It’s really identified right from the source of the data where it’s created. We have a schema for each piece of data that comes into our system, and along with the schema, we will actually annotate that certain fields are Personally Identifiable Information. It can also be that a combination of fields can become personally identifiable as well. There’s quite a bit of work that goes into just getting whether something is PII or not PII.
What are some of the use cases?
We have many, many use cases. Analytics is a small part. Just about everyone in Pinterest is using it for analytics every day, but we also have a massive number of experiments.
We have got our own experimentation platform where we’re doing A/B experiments all the time to try and improve Pinterest and try and improve our ads and our ad relevance. We have about a thousand experiments running in parallel at any point of time. We’re constantly iterating. So that’s another use case.
Then we use it a lot for machine learning. We have about 80 different use cases of machine learning and that’s mostly from this data that comes into S3 and AWS.
What are some of those examples of machine learning? I know that visual search at some point was a really important breakthrough.
Yeah, it is. Visual search is actually, if you do a comparison between the visual search in Pinterest, just take a photo or something or get a picture and then upload it and see what the results are between Pinterest and Google and Bing and other search engines. You’ll find that Pinterest is usually the one that comes out tops. We’re really proud of that. We use a lot of the data that we’ve got in order to do that. Our Pinterest users, which we call pinners, are creating these boards of pictures and videos. Usually the boards have similar images within them or at least a similar topic. We can use this underlying data that’s been organized by all our users to come up with really, really high relevance results.
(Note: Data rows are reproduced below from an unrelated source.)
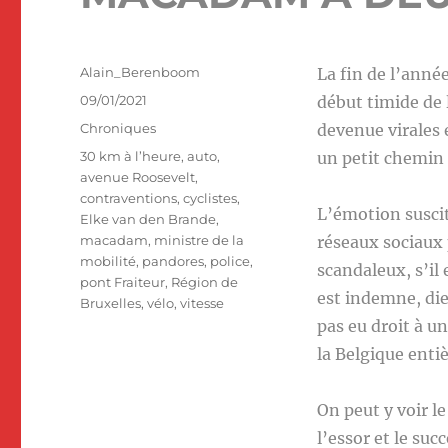
Auteur
Alain_Berenboom
La fin de l’anné
Publié
09/01/2021
début timide de 
le
Catégories
Chroniques
devenue virales e
Étiquettes
30 km à l’heure
,
auto
,
un petit chemin 
avenue Roosevelt
,
contraventions
,
cyclistes
,
L’émotion suscit
Elke van den Brande
,
macadam
,
ministre de la
réseaux sociaux p
mobilité
,
pandores
,
police
,
scandaleux, s’il e
pont Fraiteur
,
Région de
est indemne, die
Bruxelles
,
vélo
,
vitesse
pas eu droit à u
la Belgique enti
On peut y voir l
l’essor et le suc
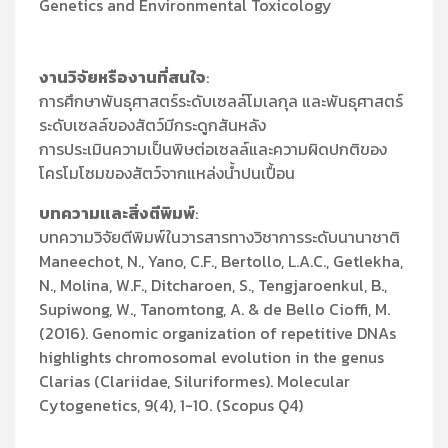
Genetics and Environmental Toxicology
งานวิจัยหรืองานที่สนใจ
:
การศึกษาพันธุศาสตร์ระดับเซลล์โมเลกุล และพันธุศาสตร์
ระดับเซลล์ของสัตว์มีกระดูกสันหลัง
การประเมินความเป็นพิษต่อเซลล์และความผิดปกติของ
โครโมโซมของสัตว์จากแหล่งน้ำปนเปื้อน
บทความและสิ่งตีพิมพ์
:
บทความวิจัยตีพิมพ์ในวารสารทางวิชาการระดับนานาชาติ
Maneechot, N., Yano, C.F., Bertollo, L.A.C., Getlekha,
N., Molina, W.F., Ditcharoen, S., Tengjaroenkul, B.,
Supiwong, W., Tanomtong, A. & de Bello Cioffi, M.
(2016). Genomic organization of repetitive DNAs
highlights chromosomal evolution in the genus
Clarias (Clariidae, Siluriformes). Molecular
Cytogenetics, 9(4), 1-10. (Scopus Q4)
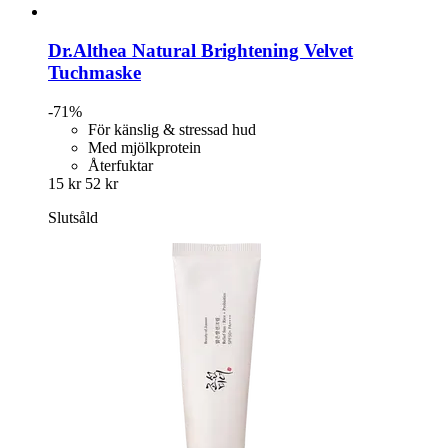
Dr.Althea
Natural Brightening Velvet
Tuchmaske
-71%
För känslig & stressad hud
Med mjölkprotein
Återfuktar
15 kr
52 kr
Slutsåld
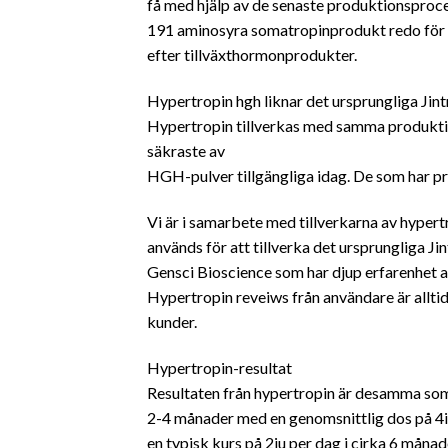
få med hjälp av de senaste produktionsproce
191 aminosyra somatropinprodukt redo för b
efter tillväxthormonprodukter.
Hypertropin hgh liknar det ursprungliga Jint
Hypertropin tillverkas med samma produktion
säkraste av
HGH-pulver tillgängliga idag. De som har pr
Vi är i samarbete med tillverkarna av hyper
används för att tillverka det ursprungliga Ji
Gensci Bioscience som har djup erfarenhet 
Hypertropin reveiws från användare är allti
kunder.
Hypertropin-resultat
Resultaten från hypertropin är desamma so
2-4 månader med en genomsnittlig dos på 4iu
en typisk kurs på 2iu per dag i cirka 6 måna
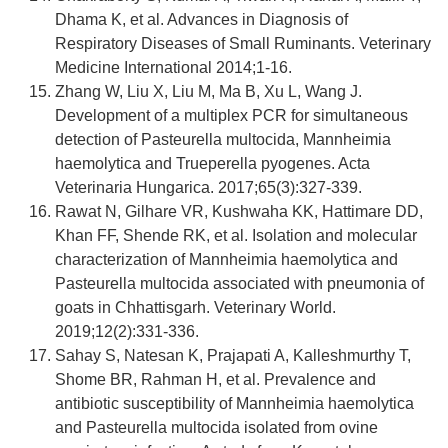
Dhama K, et al. Advances in Diagnosis of
Respiratory Diseases of Small Ruminants. Veterinary
Medicine International 2014;1-16.
Zhang W, Liu X, Liu M, Ma B, Xu L, Wang J.
Development of a multiplex PCR for simultaneous
detection of Pasteurella multocida, Mannheimia
haemolytica and Trueperella pyogenes. Acta
Veterinaria Hungarica. 2017;65(3):327-339.
Rawat N, Gilhare VR, Kushwaha KK, Hattimare DD,
Khan FF, Shende RK, et al. Isolation and molecular
characterization of Mannheimia haemolytica and
Pasteurella multocida associated with pneumonia of
goats in Chhattisgarh. Veterinary World.
2019;12(2):331-336.
Sahay S, Natesan K, Prajapati A, Kalleshmurthy T,
Shome BR, Rahman H, et al. Prevalence and
antibiotic susceptibility of Mannheimia haemolytica
and Pasteurella multocida isolated from ovine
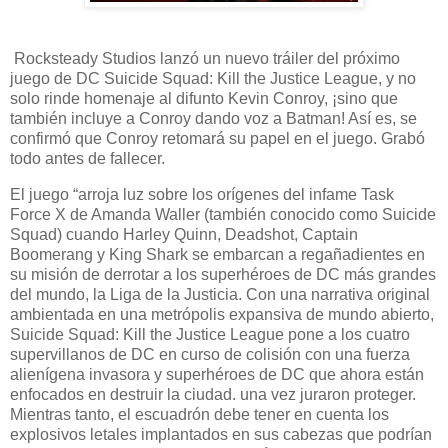
Rocksteady Studios lanzó un nuevo tráiler del próximo
juego de DC Suicide Squad: Kill the Justice League, y no
solo rinde homenaje al difunto Kevin Conroy, ¡sino que
también incluye a Conroy dando voz a Batman! Así es, se
confirmó que Conroy retomará su papel en el juego. Grabó
todo antes de fallecer.
El juego “arroja luz sobre los orígenes del infame Task
Force X de Amanda Waller (también conocido como Suicide
Squad) cuando Harley Quinn, Deadshot, Captain
Boomerang y King Shark se embarcan a regañadientes en
su misión de derrotar a los superhéroes de DC más grandes
del mundo, la Liga de la Justicia. Con una narrativa original
ambientada en una metrópolis expansiva de mundo abierto,
Suicide Squad: Kill the Justice League pone a los cuatro
supervillanos de DC en curso de colisión con una fuerza
alienígena invasora y superhéroes de DC que ahora están
enfocados en destruir la ciudad. una vez juraron proteger.
Mientras tanto, el escuadrón debe tener en cuenta los
explosivos letales implantados en sus cabezas que podrían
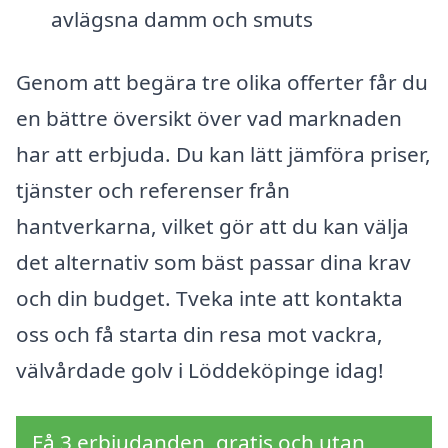
avlägsna damm och smuts
Genom att begära tre olika offerter får du
en bättre översikt över vad marknaden
har att erbjuda. Du kan lätt jämföra priser,
tjänster och referenser från
hantverkarna, vilket gör att du kan välja
det alternativ som bäst passar dina krav
och din budget. Tveka inte att kontakta
oss och få starta din resa mot vackra,
välvårdade golv i Löddeköpinge idag!
Få 3 erbjudanden, gratis och utan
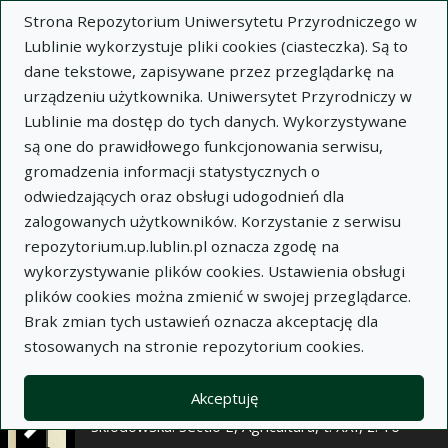
×
Strona Repozytorium Uniwersytetu Przyrodniczego w
Lublinie wykorzystuje pliki cookies (ciasteczka). Są to
dane tekstowe, zapisywane przez przeglądarkę na
Opis
Notatki
urządzeniu użytkownika. Uniwersytet Przyrodniczy w
Lublinie ma dostęp do tych danych. Wykorzystywane
Autor:
Czesław Szajer
są one do prawidłowego funkcjonowania serwisu,
Tytuł:
Wpływ dodatku wyciągów
gromadzenia informacji statystycznych o
enzymatycznych z grzybni szczepów
odwiedzających oraz obsługi udogodnień dla
Trichothecium roseum na zmiany zawartości
zalogowanych użytkowników. Korzystanie z serwisu
ekstraktu i frakcji białkowych w piwie w czasie
repozytorium.up.lublin.pl oznacza zgodę na
jego leżakowania
wykorzystywanie plików cookies. Ustawienia obsługi
plików cookies można zmienić w swojej przeglądarce.
Wariant tytułu:
The influence of enzymatic
Brak zmian tych ustawień oznacza akceptację dla
extracts from Trichothecium roseum strains on
stosowanych na stronie repozytorium cookies.
the content of extract and protein fractions in
beer during its storage
Akceptuję
Czasopismo:
Annales Universitatis Mariae Curie-
Skłodowska. Sectio E, Agricultura, t. XXI, z. 16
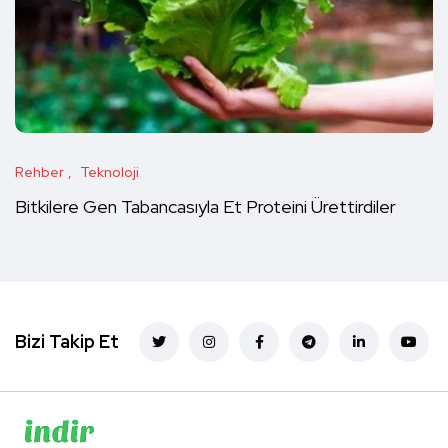
Rehber
Teknoloji
Bitkilere Gen Tabancasıyla Et Proteini Ürettirdiler
Bizi Takip Et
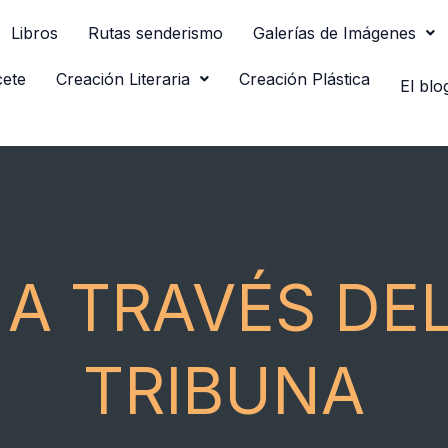
Libros
Rutas senderismo
Galerías de Imágenes
cete
Creación Literaria
Creación Plástica
El blo
A TRAVÉS DEL
TRIBUNA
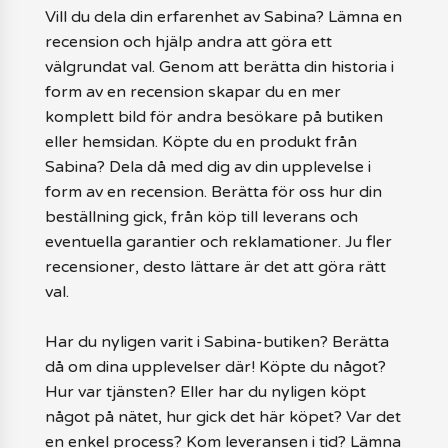
Vill du dela din erfarenhet av Sabina? Lämna en
recension och hjälp andra att göra ett
välgrundat val. Genom att berätta din historia i
form av en recension skapar du en mer
komplett bild för andra besökare på butiken
eller hemsidan. Köpte du en produkt från
Sabina? Dela då med dig av din upplevelse i
form av en recension. Berätta för oss hur din
beställning gick, från köp till leverans och
eventuella garantier och reklamationer. Ju fler
recensioner, desto lättare är det att göra rätt
val.
Har du nyligen varit i Sabina-butiken? Berätta
då om dina upplevelser där! Köpte du något?
Hur var tjänsten? Eller har du nyligen köpt
något på nätet, hur gick det här köpet? Var det
en enkel process? Kom leveransen i tid? Lämna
We use it for things like classifying pins, which is the picture, what is it within the pin, so we can identify objects within an image or within a video, and we can also identify whether it’s content that is safe to show our users. We want to have safe content. We remove content that doesn’t meet that bar, and we also have recommended pins. One of the things people love about Pinterest is what they love being inspired and finding something that they enjoy and then finding something else they enjoy and continuing. Being able to find these recommended pins and showing recommended pins that people can go to have a really wonderful inspirational experience is something that we work on as well.
We also have shopping pins as well, and finding related pins that, like I was mentioning before, we’re trying to keep our ad and our shopping ads as relevant as the organic content itself. It’s a seamless experience. It’s not a jarring experience like with other products. We do a lot of work on that side as well.
Since we’re talking about machine learning, what are some of the tools that are being used by the machine learning folks and frameworks?
In machine learning, two or three years ago, it was a Pandora’s Box. Everyone was trying out everything. With all these different use cases, it started to become more of a maintenance burden.
What we wanted to do and what we’ve done is created a machine learning platform that glues together the best of breed open-source products out there. We use TensorFlow from Google, we use PyTorch, scikit-learn, we use MLflow which is from Databricks.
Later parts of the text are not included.